STORED DATA:
=== Section Start ===

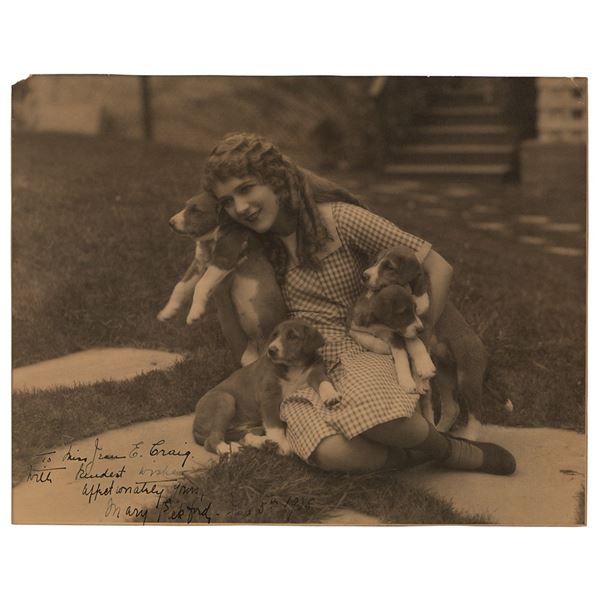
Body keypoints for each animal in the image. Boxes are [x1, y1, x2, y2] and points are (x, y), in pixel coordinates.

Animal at [157, 195, 288, 368]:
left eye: (196, 210)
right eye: (186, 207)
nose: (170, 222)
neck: (212, 238)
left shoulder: (223, 259)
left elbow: (201, 285)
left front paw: (194, 312)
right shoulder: (199, 264)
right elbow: (180, 287)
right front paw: (168, 311)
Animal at [195, 322, 340, 458]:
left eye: (293, 336)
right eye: (274, 336)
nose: (271, 350)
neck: (294, 367)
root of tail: (195, 426)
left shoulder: (315, 372)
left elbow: (324, 383)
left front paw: (331, 396)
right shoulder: (269, 397)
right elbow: (274, 424)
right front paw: (282, 444)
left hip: (246, 426)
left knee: (244, 435)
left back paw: (263, 443)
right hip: (226, 400)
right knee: (211, 440)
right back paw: (228, 449)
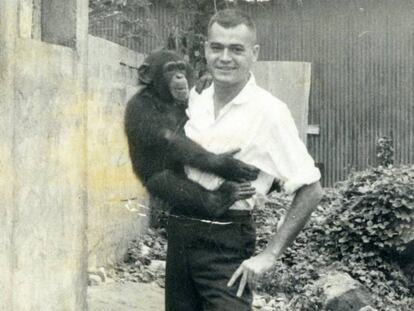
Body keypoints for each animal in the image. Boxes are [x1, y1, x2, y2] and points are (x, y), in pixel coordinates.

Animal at [123, 50, 258, 219]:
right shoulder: (140, 106)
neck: (163, 98)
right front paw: (224, 164)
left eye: (181, 67)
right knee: (162, 179)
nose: (179, 76)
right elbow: (167, 137)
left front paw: (206, 80)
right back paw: (220, 200)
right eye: (170, 69)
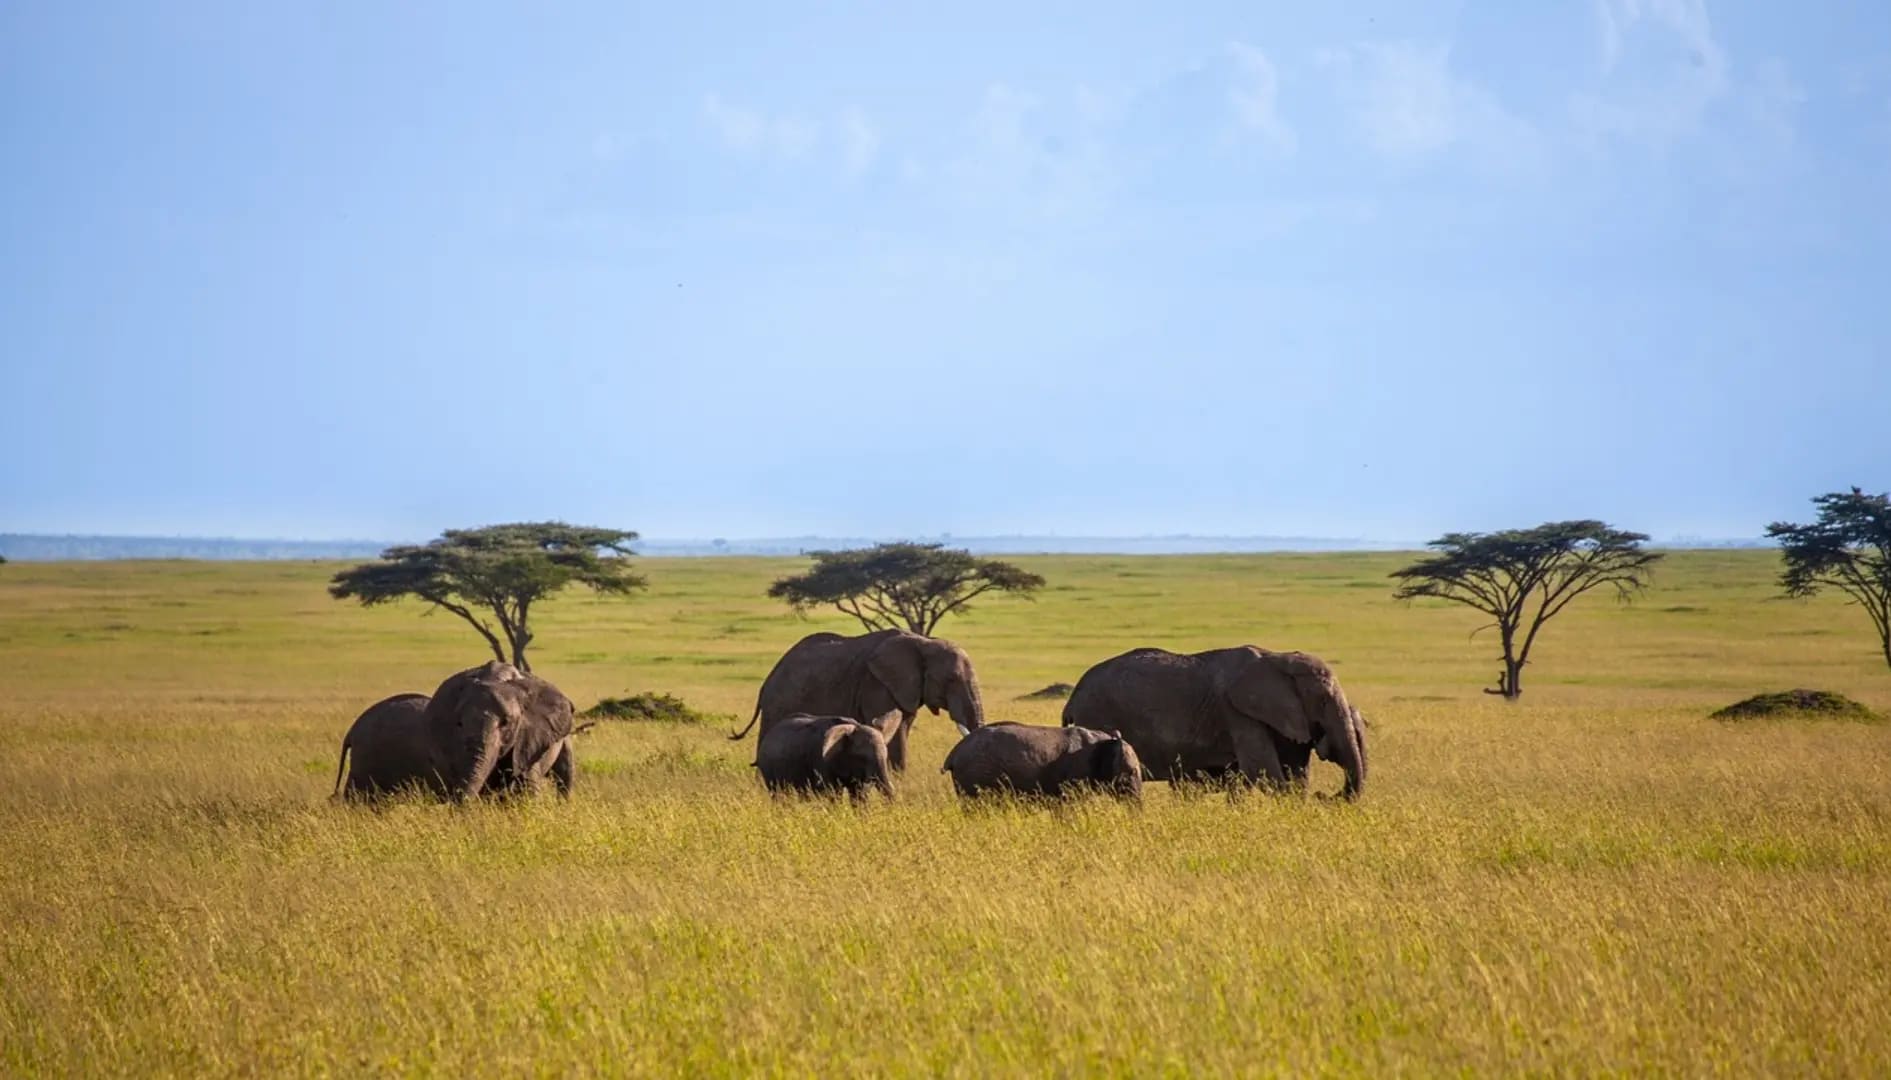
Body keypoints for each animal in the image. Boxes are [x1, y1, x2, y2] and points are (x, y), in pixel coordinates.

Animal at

=== Section End ===

REQUIREMENT: Line count for the word "back": tally the lines of the records above that hold it and give only that figure.

SOLVED PROBLEM: 3